Reproduce the rows below, starting at the line that contains "Theodor Lessing Edition" and ending after the line that contains "D4: Se voglio effettuare direttamente un". Leave the picture lines out of your copy.

═══ Material provided ═══

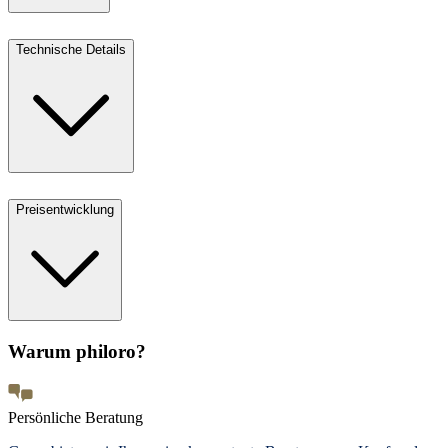
Technische Details
Preisentwicklung
Warum philoro?
Persönliche Beratung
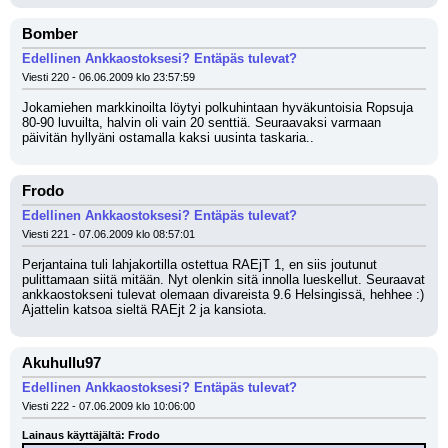
Bomber
Edellinen Ankkaostoksesi? Entäpäs tulevat?
Viesti 220 - 06.06.2009 klo 23:57:59
Jokamiehen markkinoilta löytyi polkuhintaan hyväkuntoisia Ropsuja 
80-90 luvuilta, halvin oli vain 20 senttiä. Seuraavaksi varmaan 
päivitän hyllyäni ostamalla kaksi uusinta taskaria..
Frodo
Edellinen Ankkaostoksesi? Entäpäs tulevat?
Viesti 221 - 07.06.2009 klo 08:57:01
Perjantaina tuli lahjakortilla ostettua RAEjT 1, en siis joutunut 
pulittamaan siitä mitään. Nyt olenkin sitä innolla lueskellut. Seuraavat 
ankkaostokseni tulevat olemaan divareista 9.6 Helsingissä, hehhee :) 
Ajattelin katsoa sieltä RAEjt 2 ja kansiota.
Akuhullu97
Edellinen Ankkaostoksesi? Entäpäs tulevat?
Viesti 222 - 07.06.2009 klo 10:06:00
Lainaus käyttäjältä: Frodo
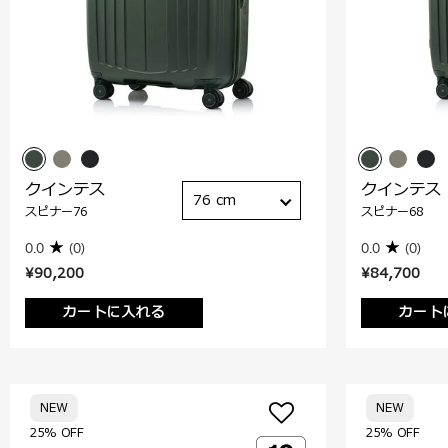
クインテス
クインテス
76 cm
スピナー76
スピナー68
0.0
(0)
0.0
(0)
¥90,200
¥84,700
カートに入れる
カート
NEW
NEW
25% OFF
25% OFF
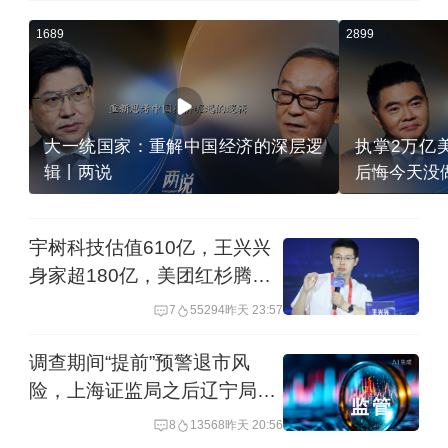
1689
2899
大一统国家：重解中国经济的深层逻
执掌2万亿
辑丨两说
后悔今天没
宇树科技估值610亿，王兴兴
身家超180亿，美团红杉腾讯
阿里共同分羹
7
55294
昨天 23:57
调查期间“提前”预警退市风
险，上海证监局之后辽宁局又
出手
8
13568
昨天 20:56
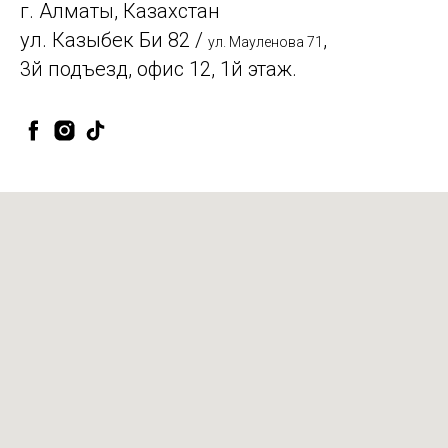
г. Алматы, Казахстан
ул. Казыбек Би 82 /
,
ул. Мауленова 71
3й подъезд, офис 12, 1й этаж.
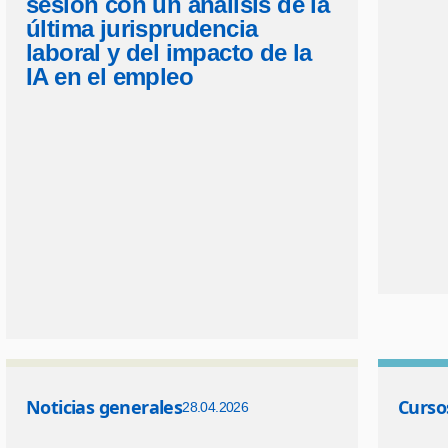
sesión con un análisis de la
última jurisprudencia
laboral y del impacto de la
IA en el empleo
Noticias generales
Curso
28.04.2026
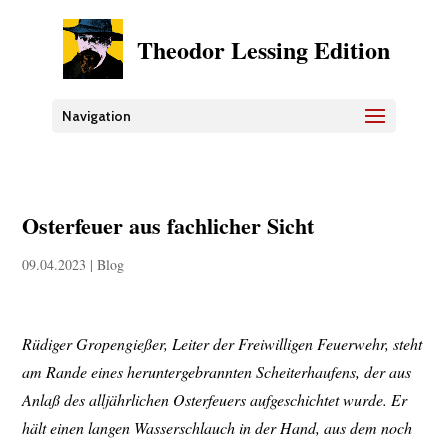
Theodor Lessing Edition
Navigation
Osterfeuer aus fachlicher Sicht
09.04.2023
|
Blog
Rüdiger Gropengießer, Leiter der Freiwilligen Feuerwehr, steht
am Rande eines heruntergebrannten Scheiterhaufens, der aus
Anlaß des alljährlichen Osterfeuers aufgeschichtet wurde. Er
hält einen langen Wasserschlauch in der Hand, aus dem noch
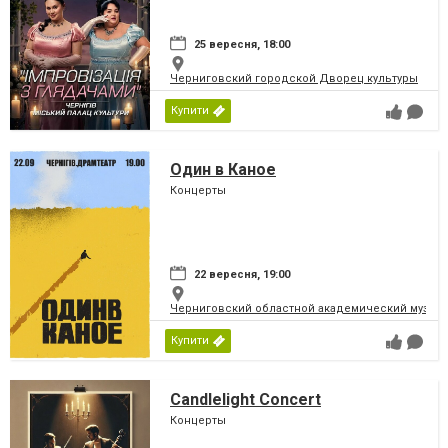
25 вересня, 18:00
Черниговский городской Дворец культуры
Купити
Один в Каное
Концерты
22 вересня, 19:00
Черниговский областной академический музыка
Купити
Candlelight Concert
Концерты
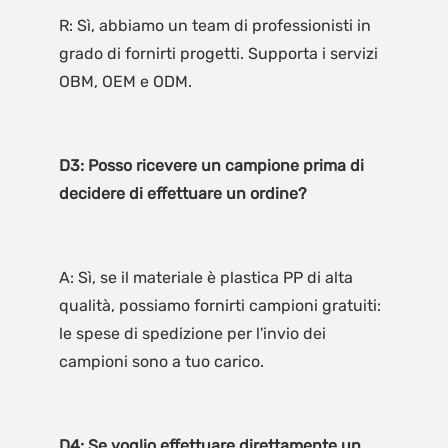
R: Sì, abbiamo un team di professionisti in 
grado di fornirti progetti. Supporta i servizi 
D3: Posso ricevere un campione prima di 
A: Sì, se il materiale è plastica PP di alta 
qualità, possiamo fornirti campioni gratuiti: 
le spese di spedizione per l'invio dei 
D4: Se voglio effettuare direttamente un 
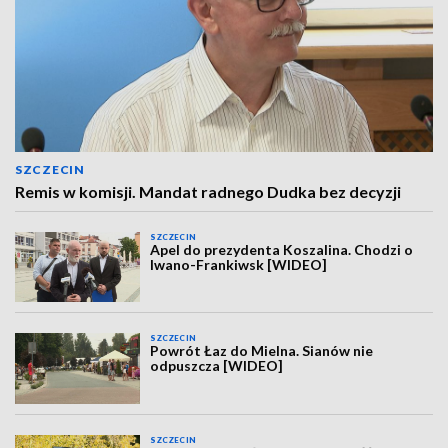
SZCZECIN
Remis w komisji. Mandat radnego Dudka bez decyzji
SZCZECIN
Apel do prezydenta Koszalina. Chodzi o
Iwano-Frankiwsk [WIDEO]
SZCZECIN
Powrót Łaz do Mielna. Sianów nie
odpuszcza [WIDEO]
SZCZECIN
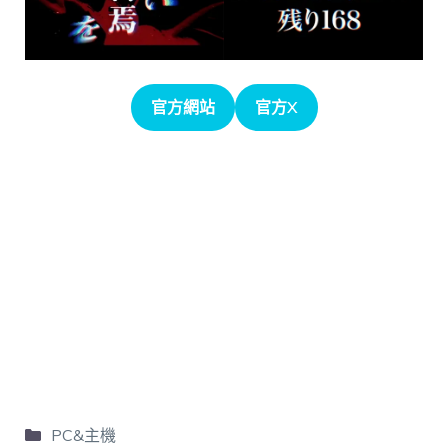
官方網站
官方X
PC&主機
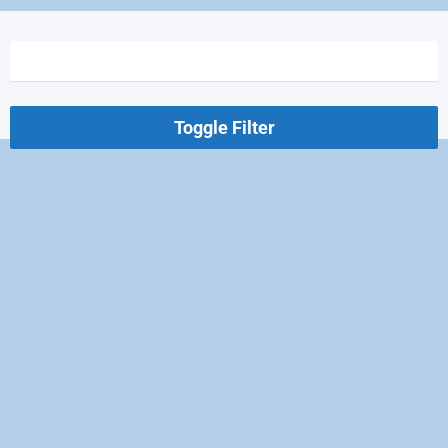
Toggle Filter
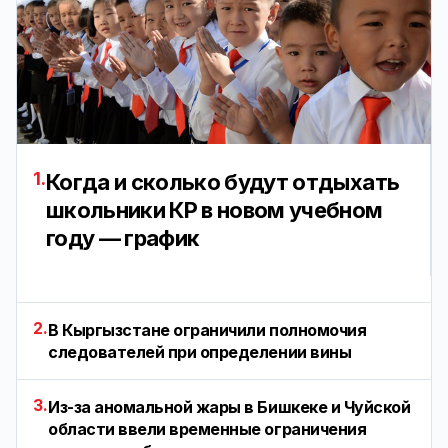
1.
Когда и сколько будут отдыхать
школьники КР в новом учебном
году — график
2.
В Кыргызстане ограничили полномочия
следователей при определении вины
3.
Из-за аномальной жары в Бишкеке и Чуйской
области ввели временные ограничения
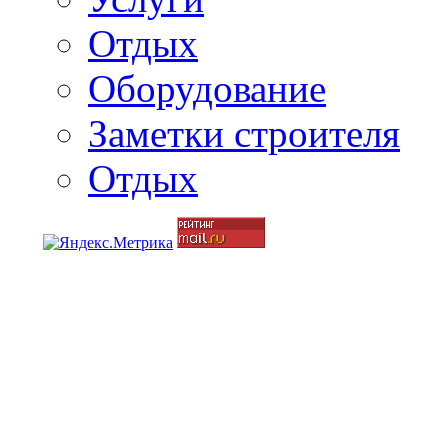
Отдых
Оборудование
Заметки строителя
Отдых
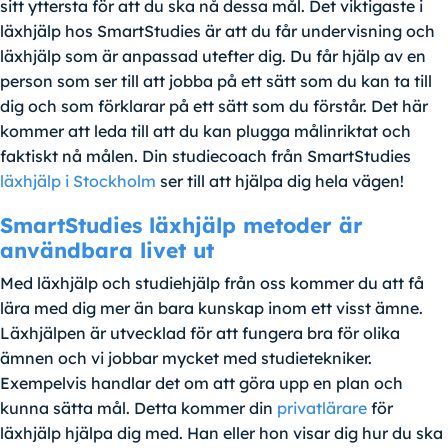
sitt yttersta för att du ska nå dessa mål. Det viktigaste i
läxhjälp hos SmartStudies är att du får undervisning och
läxhjälp som är anpassad utefter dig. Du får hjälp av en
person som ser till att jobba på ett sätt som du kan ta till
dig och som förklarar på ett sätt som du förstår. Det här
kommer att leda till att du kan plugga målinriktat och
faktiskt nå målen. Din studiecoach från SmartStudies
läxhjälp i Stockholm
ser till att hjälpa dig hela vägen!
SmartStudies läxhjälp metoder är
användbara livet ut
Med läxhjälp och studiehjälp från oss kommer du att få
lära med dig mer än bara kunskap inom ett visst ämne.
Läxhjälpen är utvecklad för att fungera bra för olika
ämnen och vi jobbar mycket med studietekniker.
Exempelvis handlar det om att göra upp en plan och
kunna sätta mål. Detta kommer din
privatlärare
för
läxhjälp hjälpa dig med. Han eller hon visar dig hur du ska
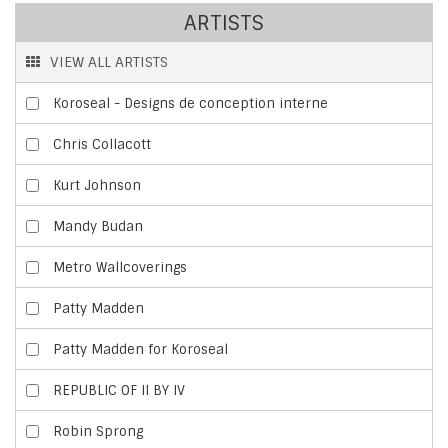
ARTISTS
VIEW ALL ARTISTS
Koroseal - Designs de conception interne
Chris Collacott
Kurt Johnson
Mandy Budan
Metro Wallcoverings
Patty Madden
Patty Madden for Koroseal
REPUBLIC OF II BY IV
Robin Sprong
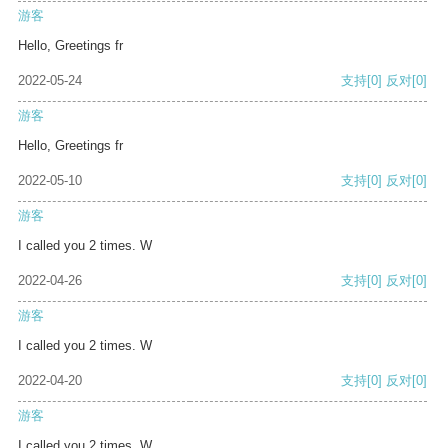
游客
Hello, Greetings fr
2022-05-24
支持
[0]
反对
[0]
游客
Hello, Greetings fr
2022-05-10
支持
[0]
反对
[0]
游客
I called you 2 times. W
2022-04-26
支持
[0]
反对
[0]
游客
I called you 2 times. W
2022-04-20
支持
[0]
反对
[0]
游客
I called you 2 times. W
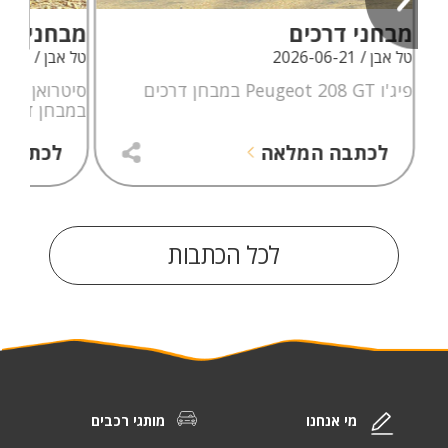
מבחני דרכים
מבחני דר
טל אבן / 2026-06-21
טל אבן / 2026-06-09
פיג'ו Peugeot 208 GT במבחן דרכים
במבחן דרכי
לכתבה המלאה
לכתבה 
לכל הכתבות
מי אנחנו
מותגי רכבים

═══

Response area:
Theodor Lessing Edition
Navigation
Osterfeuer aus fachlicher Sicht
09.04.2023
|
Blog
Rüdiger Gropengießer, Leiter der Freiwilligen Feuerwehr, steht
am Rande eines heruntergebrannten Scheiterhaufens, der aus
Anlaß des alljährlichen Osterfeuers aufgeschichtet wurde. Er
hält einen langen Wasserschlauch in der Hand, aus dem noch
25 вересня, 18:00
Черниговский городской Дворец культуры
Купити
Один в Каное
Концерты
22 вересня, 19:00
Черниговский областной академический музыка
Купити
Candlelight Concert
Концерты
R: Sì, abbiamo un team di professionisti in 
grado di fornirti progetti. Supporta i servizi 
D3: Posso ricevere un campione prima di 
A: Sì, se il materiale è plastica PP di alta 
qualità, possiamo fornirti campioni gratuiti: 
le spese di spedizione per l'invio dei 
D4: Se voglio effettuare direttamente un 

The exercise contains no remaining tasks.